I understand your perspective. I just honestly don't know what people are doing with their phones where they bump into memory constraints like this. My 6 Plus will stutter very occasionally ... like when I have more than so many Safari tabs open (right now I have 17 open). Beyond that, it runs smooth. Yes, page reloads happen which I don't mind: the majority of the time when I'm opening a tab, it's because I want to see if new stuff has popped up. I understand the frustration about losing form data during a reload. I'm so used to browsing defensively so this doesn't bite me.

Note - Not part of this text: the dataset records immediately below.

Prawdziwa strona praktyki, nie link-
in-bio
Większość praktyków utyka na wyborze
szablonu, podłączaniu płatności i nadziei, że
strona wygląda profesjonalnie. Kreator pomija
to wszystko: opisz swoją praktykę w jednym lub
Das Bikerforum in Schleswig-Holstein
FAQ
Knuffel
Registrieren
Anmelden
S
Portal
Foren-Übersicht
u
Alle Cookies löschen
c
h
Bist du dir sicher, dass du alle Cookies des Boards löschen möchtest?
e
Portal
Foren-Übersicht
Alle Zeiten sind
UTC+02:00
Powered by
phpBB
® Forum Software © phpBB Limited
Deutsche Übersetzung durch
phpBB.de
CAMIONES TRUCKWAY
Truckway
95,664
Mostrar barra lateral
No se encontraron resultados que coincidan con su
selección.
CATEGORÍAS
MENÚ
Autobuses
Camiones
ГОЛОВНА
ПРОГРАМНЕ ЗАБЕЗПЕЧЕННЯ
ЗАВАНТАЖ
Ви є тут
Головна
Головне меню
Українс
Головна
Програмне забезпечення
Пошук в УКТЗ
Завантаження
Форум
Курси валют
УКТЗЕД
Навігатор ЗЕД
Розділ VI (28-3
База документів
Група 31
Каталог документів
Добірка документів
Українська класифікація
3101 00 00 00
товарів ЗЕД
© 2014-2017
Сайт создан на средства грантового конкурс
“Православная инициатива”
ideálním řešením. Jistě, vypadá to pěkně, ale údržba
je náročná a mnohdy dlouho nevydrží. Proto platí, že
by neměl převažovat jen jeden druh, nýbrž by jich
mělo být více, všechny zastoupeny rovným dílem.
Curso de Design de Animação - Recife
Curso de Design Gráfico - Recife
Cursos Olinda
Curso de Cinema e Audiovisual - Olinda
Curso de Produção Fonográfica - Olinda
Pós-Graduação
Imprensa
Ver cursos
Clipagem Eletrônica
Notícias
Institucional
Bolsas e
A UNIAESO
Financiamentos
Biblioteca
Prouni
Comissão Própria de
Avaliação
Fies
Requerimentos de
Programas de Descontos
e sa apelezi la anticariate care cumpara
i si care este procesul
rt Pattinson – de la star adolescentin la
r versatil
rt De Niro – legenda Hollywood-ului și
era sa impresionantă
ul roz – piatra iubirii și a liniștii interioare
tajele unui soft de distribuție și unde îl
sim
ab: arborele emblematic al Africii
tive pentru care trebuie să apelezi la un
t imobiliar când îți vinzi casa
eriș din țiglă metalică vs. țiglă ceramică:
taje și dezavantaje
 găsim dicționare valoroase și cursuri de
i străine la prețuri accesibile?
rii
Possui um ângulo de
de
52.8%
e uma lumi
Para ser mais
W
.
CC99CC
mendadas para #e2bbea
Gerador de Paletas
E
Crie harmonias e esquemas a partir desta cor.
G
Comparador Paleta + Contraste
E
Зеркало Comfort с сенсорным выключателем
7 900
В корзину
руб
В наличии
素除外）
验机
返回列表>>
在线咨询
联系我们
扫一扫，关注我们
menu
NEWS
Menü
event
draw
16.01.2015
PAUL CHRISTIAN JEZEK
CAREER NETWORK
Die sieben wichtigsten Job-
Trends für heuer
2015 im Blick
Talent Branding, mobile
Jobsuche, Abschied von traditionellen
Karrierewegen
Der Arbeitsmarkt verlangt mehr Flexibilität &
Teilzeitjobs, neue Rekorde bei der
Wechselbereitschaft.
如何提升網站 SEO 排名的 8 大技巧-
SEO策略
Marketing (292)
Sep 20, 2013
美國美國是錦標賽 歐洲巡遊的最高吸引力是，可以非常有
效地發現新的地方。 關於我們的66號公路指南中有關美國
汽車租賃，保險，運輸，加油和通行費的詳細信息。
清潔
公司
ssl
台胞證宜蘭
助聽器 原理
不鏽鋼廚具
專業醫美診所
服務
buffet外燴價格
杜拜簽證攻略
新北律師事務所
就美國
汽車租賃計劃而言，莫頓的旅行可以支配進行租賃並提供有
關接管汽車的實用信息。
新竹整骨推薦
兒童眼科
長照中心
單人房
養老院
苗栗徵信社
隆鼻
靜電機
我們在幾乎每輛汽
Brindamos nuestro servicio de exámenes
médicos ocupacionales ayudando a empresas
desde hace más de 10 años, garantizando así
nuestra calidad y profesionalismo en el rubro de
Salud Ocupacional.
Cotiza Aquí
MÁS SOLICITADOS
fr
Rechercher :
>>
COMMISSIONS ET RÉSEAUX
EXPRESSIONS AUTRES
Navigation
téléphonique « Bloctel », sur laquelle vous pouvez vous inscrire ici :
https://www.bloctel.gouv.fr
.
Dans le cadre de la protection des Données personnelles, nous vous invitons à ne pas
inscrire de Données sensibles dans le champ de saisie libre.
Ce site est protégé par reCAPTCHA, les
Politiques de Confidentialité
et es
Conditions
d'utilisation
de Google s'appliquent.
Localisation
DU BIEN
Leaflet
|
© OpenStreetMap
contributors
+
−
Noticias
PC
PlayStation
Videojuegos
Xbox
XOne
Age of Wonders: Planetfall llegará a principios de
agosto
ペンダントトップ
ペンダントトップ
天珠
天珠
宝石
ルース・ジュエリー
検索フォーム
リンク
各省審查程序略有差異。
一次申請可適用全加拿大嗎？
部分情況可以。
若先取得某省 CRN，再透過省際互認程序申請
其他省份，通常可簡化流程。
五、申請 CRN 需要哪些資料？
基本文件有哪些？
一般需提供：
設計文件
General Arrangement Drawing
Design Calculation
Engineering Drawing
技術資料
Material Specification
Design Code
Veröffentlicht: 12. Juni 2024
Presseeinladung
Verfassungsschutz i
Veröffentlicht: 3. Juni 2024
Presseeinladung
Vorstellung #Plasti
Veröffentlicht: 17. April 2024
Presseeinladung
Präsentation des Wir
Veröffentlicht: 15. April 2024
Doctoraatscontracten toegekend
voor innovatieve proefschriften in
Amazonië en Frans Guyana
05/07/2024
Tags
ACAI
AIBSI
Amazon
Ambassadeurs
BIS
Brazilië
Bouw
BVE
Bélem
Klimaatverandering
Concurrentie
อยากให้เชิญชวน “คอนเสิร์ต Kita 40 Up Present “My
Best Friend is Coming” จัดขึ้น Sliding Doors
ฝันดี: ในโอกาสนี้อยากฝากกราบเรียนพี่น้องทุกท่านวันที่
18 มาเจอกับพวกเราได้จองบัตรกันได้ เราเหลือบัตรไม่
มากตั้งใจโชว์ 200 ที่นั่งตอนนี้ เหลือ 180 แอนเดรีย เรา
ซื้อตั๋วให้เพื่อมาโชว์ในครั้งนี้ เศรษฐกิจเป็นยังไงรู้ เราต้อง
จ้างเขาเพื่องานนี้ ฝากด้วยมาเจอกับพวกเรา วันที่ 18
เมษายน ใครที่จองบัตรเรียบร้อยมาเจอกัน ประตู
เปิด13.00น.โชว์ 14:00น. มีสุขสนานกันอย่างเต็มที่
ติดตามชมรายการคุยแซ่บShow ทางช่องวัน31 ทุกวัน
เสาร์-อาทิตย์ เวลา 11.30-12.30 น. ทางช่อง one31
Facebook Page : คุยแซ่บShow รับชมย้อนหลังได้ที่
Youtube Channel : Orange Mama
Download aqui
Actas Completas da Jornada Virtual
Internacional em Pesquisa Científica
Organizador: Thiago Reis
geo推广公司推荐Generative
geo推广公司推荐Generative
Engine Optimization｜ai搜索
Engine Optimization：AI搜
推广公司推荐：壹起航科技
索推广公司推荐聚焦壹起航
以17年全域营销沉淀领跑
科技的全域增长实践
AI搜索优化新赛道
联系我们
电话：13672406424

That said, the attitude many people take where Apple 'screws' them by not putting in more RAM is hyperbole. Up until now, the iPhone has proven to be one of the single most popular phones on the planet and it performs better than most of its competitors. Sure, a bit more memory will help under certain conditions, but more RAM also takes more battery to keep lit up, so that's a consideration Apple has to make: is the extra battery burn worth the benefits more RAM will confer. It seems now the time is right. The suggestions I've been hearing that Apple hasn't been putting in an extra gig of RAM out of greed is silly.

For me, the only sign of greed is the 16GB base model (since 3GS). But they did take away the 32 and bring the 64 to the same price, which in their eyes makes up for it I guess.

The only reason I care about 1GB of RAM is because I feel like this is the first phone where it's lessened my experience. I've owned every iPhone since the release, and this is the first time where I felt like there wasn't enough memory in it. It's very reminiscent of the first iPad release.